My first online prop experiment....
Haunt Type: Display

Goal: Create skull and torso on bamboo posts to line pathway. 6 on pole, 2 mounted to wall. SOLAR POWER

Items:
Bucky Skulls (ACC)
Cast Foam Torso
Corpsing supplies (Latex, Pantyhouse, paint, hair)
bamboo $5.00 WalMart
Westinghouse Tahiti solar lights. Sams or Costco $55.00
So far so good, I opened the solar light panel and there is about 6 inches of extra wire. The battery insert fits easily into the skull. The solar panel is glued to the casing. Probably will trim that down.
Will be easy to mount the panel to the back of the skull.


































I will need to drill out the eyes on the skull.

Next step will be to cast a torso....


----------



## TwistedDementia (May 2, 2007)

tonguesandwich said:


> Items:
> Bucky Skulls (ACC)
> Cast Foam Torso
> Corpsing supplies (Latex, Pantyhouse, paint, hair)
> ...


Never having to put batteries in your skull... PRICELESS!

Nice work!


----------



## tonguesandwich (Oct 13, 2006)

Any suggestions would be appreciated. You guys (& Gals) are the masters...


----------



## Sickie Ickie (Jun 20, 2006)

Well, FE prefers boas while he works....


----------



## slimy (Jul 12, 2006)

Great idea. Haunting that's not hard on the environment. Cool.


I would drill out the eyes as well.


----------



## tonguesandwich (Oct 13, 2006)

Boas...ay? Are we talking snakes or feathers or both?
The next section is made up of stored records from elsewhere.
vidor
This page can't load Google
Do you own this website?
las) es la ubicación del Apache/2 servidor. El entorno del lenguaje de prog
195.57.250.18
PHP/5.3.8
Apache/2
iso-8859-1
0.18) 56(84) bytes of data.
I wish I was being green smart on purpose. I just didn't want to deal with batteries or cords....


----------



## BuriedAlive (Jun 8, 2006)

That's a clever idea. I can see leaving those out year round.


----------



## Beepem (Jul 17, 2006)

very well done. as for the eyes, be careful not to drill too much out. start small and make it bigger until your happy, testing it in the dark as you go along....whenever I'm cutting out eye sockets in skulls i do that


----------



## tonguesandwich (Oct 13, 2006)

Thanks for the tip. I would have went big to start.....You saved buckys head.


----------



## Sickie Ickie (Jun 20, 2006)

no comment


----------